Impact of SARS-CoV-2 variants on inpatient clinical outcome.

BACKGROUND: Prior observation has shown differences in COVID-19 hospitalization rates between SARS-CoV-2 variants, but limited information describes differences in hospitalization outcomes. METHODS: Patients admitted to 5 hospitals with COVID-19 were included if they had hypoxia, tachypnea, tachycardia, or fever, and data to describe SARS-CoV-2 variant, either from whole genome sequencing, or inference when local surveillance showed ≥95% dominance of a single variant. The average effect of SARS-CoV-2 variant on 14-day risk of severe disease, defined by need for advanced respiratory support, or death was evaluated using models weighted on propensity scores derived from baseline clinical features. RESULTS: Severe disease or death within 14 days occurred for 950 of 3,365 (28%) unvaccinated patients and 178 of 808 (22%) patients with history of vaccination or prior COVID-19. Among unvaccinated patients, the relative risk of 14-day severe disease or death for Delta variant compared to ancestral lineages was 1.34 (95% confidence interval [CI] 1.13-1.55).
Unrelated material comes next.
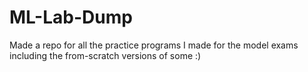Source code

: # ML-Lab-Dump
Made a repo for all the practice programs I made for the model exams including the from-scratch versions of some :)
Compared to Delta variant, this risk for Omicron patients was 0.78 (95% CI 0.62-0.97) and compared to ancestral lineages was 1.04 (95% CI 0.84-1.24). Among Omicron and Delta infections, patients with history of vaccination or prior COVID-19 had one-half the 14-day risk of severe disease or death (adjusted hazard ratio 0.46, IQR 0.34-0.62) but no significant outcome difference between Delta and Omicron infections. CONCLUSIONS: Although the risk of severe disease or death for unvaccinated patients with Omicron was lower than Delta, it was similar to ancestral lineages. Severe outcomes were less common in vaccinated patients, but there was no difference between Delta and Omicron infections.